### [DATA]
=-=-=

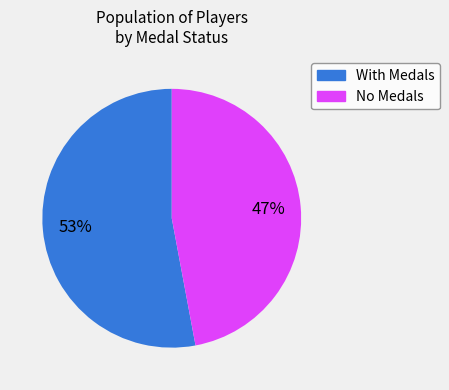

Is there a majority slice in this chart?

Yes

=-=-=

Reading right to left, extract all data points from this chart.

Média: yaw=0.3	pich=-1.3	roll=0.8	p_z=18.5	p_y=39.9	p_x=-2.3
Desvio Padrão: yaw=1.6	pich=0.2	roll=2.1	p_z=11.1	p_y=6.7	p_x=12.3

=-=-=

### [TRY IT]
Pull out each line of the data above that contains the string "roll". Case counts, so match it with the same capitalization.

### [RESPONSE TO THIS EXERCISE]
Média: yaw=0.3	pich=-1.3	roll=0.8	p_z=18.5	p_y=39.9	p_x=-2.3
Desvio Padrão: yaw=1.6	pich=0.2	roll=2.1	p_z=11.1	p_y=6.7	p_x=12.3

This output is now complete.